There now follows a hypothesis of my own. This sika was not going to slaughter. It was tranquilised. It was on its way to someone's illicit hunting preserve like the one discovered at Bourgueil at the end of December, where large game animals are effectively farmed, and shoots are sold for a tidy sum, "de coquettes sommes d'argent". Somehow this one got away Yes, the roof was slippery, and the deer appeared too wobbly on its pins to negotiate the slope. That could be down to exhaustion, or to intoxication, or both. The appearance of half a dozen blokes and their equipment, and sparkling brass helmets in the case of the pompiers, did not appear to faze it particularly. And having safely negotiated the fabric, it was not so exhausted as to prevent it jumping over the wall and fleeing at top speed.

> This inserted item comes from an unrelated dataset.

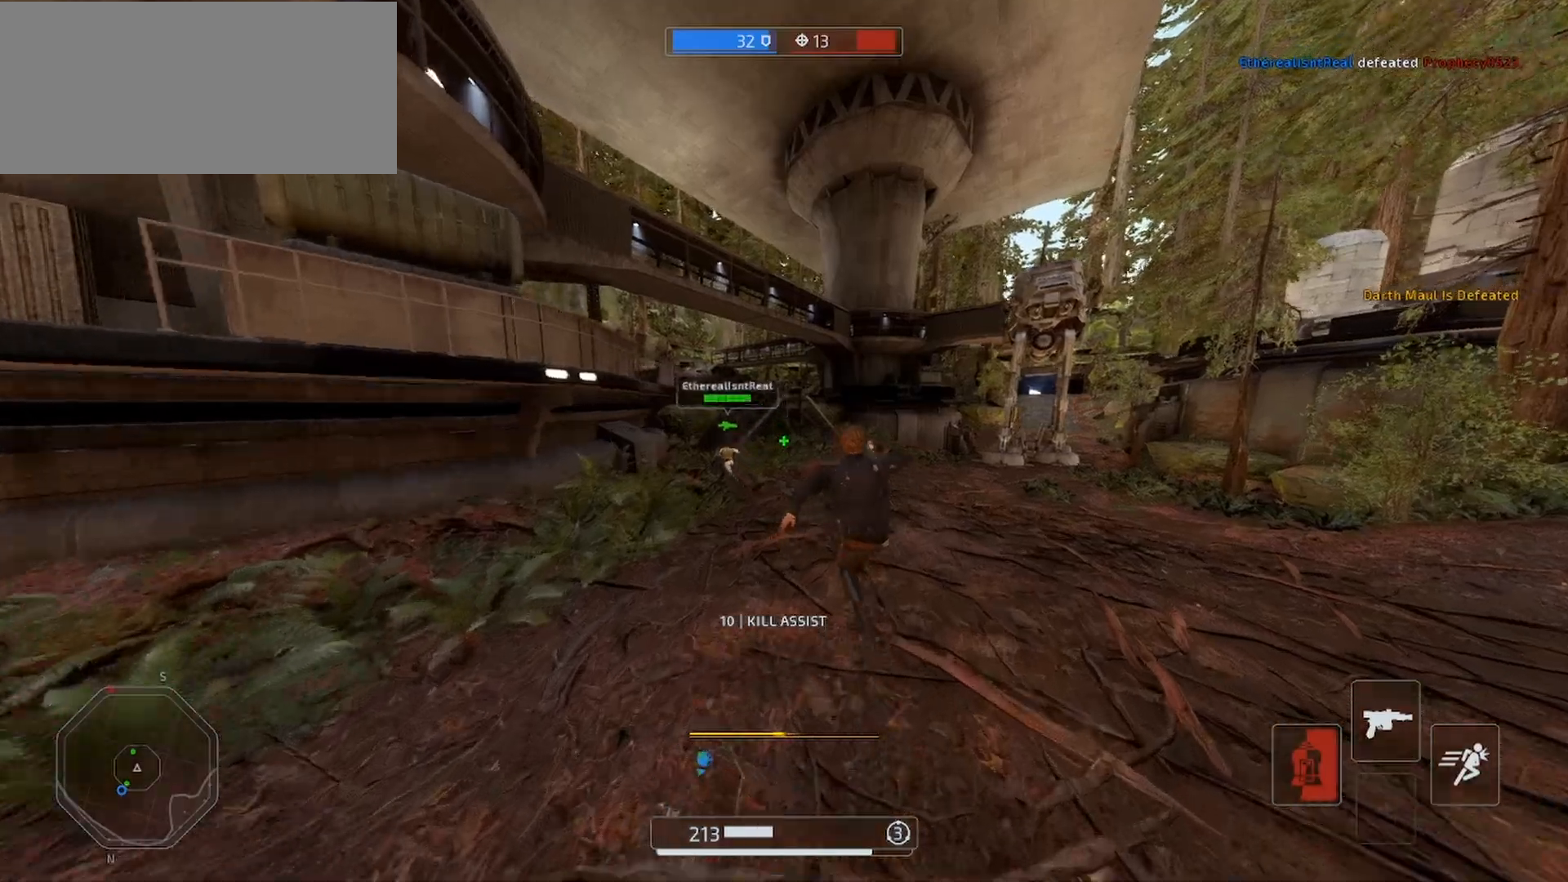
{"keys": ["shift", "w"], "mouse": [], "events": [[200, "a", "down"], [500, "a", "up"]]}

The prefecture's arrêté came too late. The story of this creature, its successful rescue and its happy release into the forest, went around the world. The subsequent killing of the stag would have been a media disaster for Verneuil-sur-Indre. So where is it now?

6 comments:

Susan said...

Excellent post and intriguing theory which hadn't occurred to me. I commented on Colin and Elizabeth's blog about the fact that it was non-native. Did you know that the roof it was stuck on now has a deer in Christmas lights? You can see it as you drive through town. That amused me, but I haven't stopped to photograph it. I didn't realise the story had been picked up around the world.

Jean said...

The poor thing.
I hope it got away entirely and is now building a family of its own, in the wild.
I worry about all the shooting going on around here. Killing for fun seems just wrong. Killing for food is ok but I try not to dwell on the thought that many animals must suffer terribly if not killed outright.
Even so, I could never be a vegetarian.

Afrenchgarden said...

I had not seen this story. I did not know about the introduced silka deer either. I will try and find out what we have around this area.

Susan said...

BTW, what about the possibility it came from La Haute Touche? Like the wolf they had previously did.

Tim said...

The story made the Daily Mail, the Daily Mirror, the Huffington Post and numerous other on-line news sites.
There are indeed Sika deer at La Haute-Touche at Obterre, which specialises in herbivores and deer in particular. It's only 20km from Verneuil-sur-Indre which according to Tim is nothing to a deer, so Susan could be right about him coming from there - losing an animal - of an alien invasive species at that - would be bad publicity for them, though, as a serious research organisation.
There's a detailed distribution study using 2007 data by Christine Saint-Andrieux and others published in Faune Sauvage no. 285. There are pockets of sika all over France, the nearest being a fair-sized introduced population in the Orleanais at Chanzy (45). That's a bit too far away, I think. P.

Tim said...

The parc du chateau at Verneuil is immense, and most of it is forest. He's almost certainly in there, in which case he's pretty safe. He only had to go a couple of hundred metres.
That's a new roof he was on - if he'd landed on what was there when Google Street View's vehicle passed by in 2011, he'd have gone straight through. P.